Exercise instructions: The listing below contains a span that opens with the line containing "具備夏季實用機能：接觸涼感、UV防曬、快乾效果" and closes with the line containing "從上班到休閒都能靈活運用，高實穿度的百搭襯衫". Return that span exactly.

Data in this exercise:
_ _ _ _ _
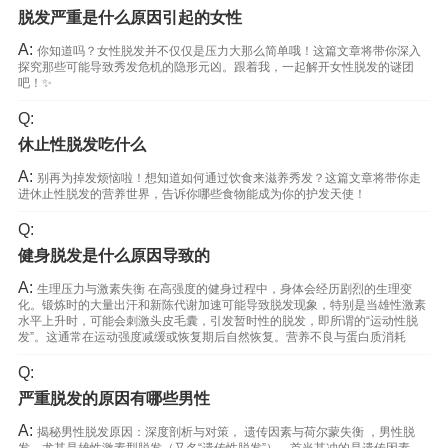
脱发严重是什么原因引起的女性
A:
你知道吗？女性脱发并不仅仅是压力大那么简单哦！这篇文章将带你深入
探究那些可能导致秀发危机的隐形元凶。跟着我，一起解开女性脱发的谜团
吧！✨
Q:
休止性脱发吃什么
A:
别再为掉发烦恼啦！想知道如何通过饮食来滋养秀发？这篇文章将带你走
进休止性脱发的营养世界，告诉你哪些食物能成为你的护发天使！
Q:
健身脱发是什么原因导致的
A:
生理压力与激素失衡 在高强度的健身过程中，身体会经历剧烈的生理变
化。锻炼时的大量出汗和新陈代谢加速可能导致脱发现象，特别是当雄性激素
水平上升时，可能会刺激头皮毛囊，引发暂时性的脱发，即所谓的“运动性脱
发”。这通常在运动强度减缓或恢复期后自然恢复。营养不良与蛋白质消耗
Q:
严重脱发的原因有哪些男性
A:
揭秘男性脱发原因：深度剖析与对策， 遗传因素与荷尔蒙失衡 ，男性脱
_ _ _ _ _
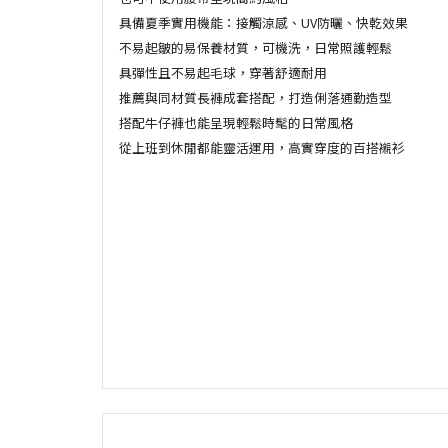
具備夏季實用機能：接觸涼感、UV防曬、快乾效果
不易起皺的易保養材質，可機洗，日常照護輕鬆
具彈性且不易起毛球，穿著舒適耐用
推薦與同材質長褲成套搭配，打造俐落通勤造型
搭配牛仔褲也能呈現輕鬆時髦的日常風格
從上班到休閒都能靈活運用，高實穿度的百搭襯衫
_ _ _ _ _
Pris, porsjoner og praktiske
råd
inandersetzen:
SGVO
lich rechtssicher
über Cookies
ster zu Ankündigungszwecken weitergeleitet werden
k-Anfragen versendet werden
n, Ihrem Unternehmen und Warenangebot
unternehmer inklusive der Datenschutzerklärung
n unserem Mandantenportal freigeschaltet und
_ _ _ _ _
Answer section:
具備夏季實用機能：接觸涼感、UV防曬、快乾效果
不易起皺的易保養材質，可機洗，日常照護輕鬆
具彈性且不易起毛球，穿著舒適耐用
推薦與同材質長褲成套搭配，打造俐落通勤造型
搭配牛仔褲也能呈現輕鬆時髦的日常風格
從上班到休閒都能靈活運用，高實穿度的百搭襯衫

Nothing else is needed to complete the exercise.